Credit to Hynes for riding the hot hand and finding ways to expand his star’s game mid-series. By playing this version of Boldy on the penalty kill, Hynes took his team’s Achilles’ Heel and turned it into his team’s Achilles’ Everything Else, at least for one 0-for-4 night for Vegas’ power play. If this is the norm for the rest of the series, that’s another difference between the 2025 Wild and the previous versions.

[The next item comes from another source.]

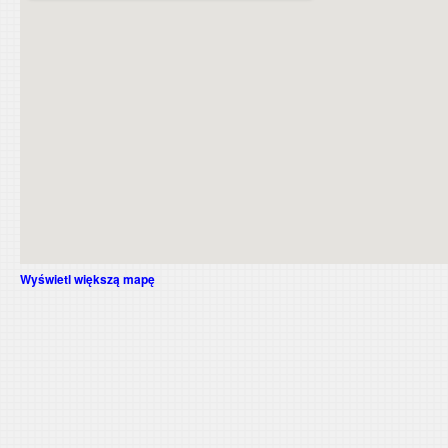
Wyświetl większą mapę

Still, not as big as the Wild’s best players all stepping up in the playoffs. It’s only three games and a 2-1 series lead. Minnesota has to finish the job. But with Boldy, Kaprizov, Eriksson Ek, Gustavsson, and more firing on all cylinders right now, Wild fans have more reason to believe they can get the job done than at any other time in this past decade.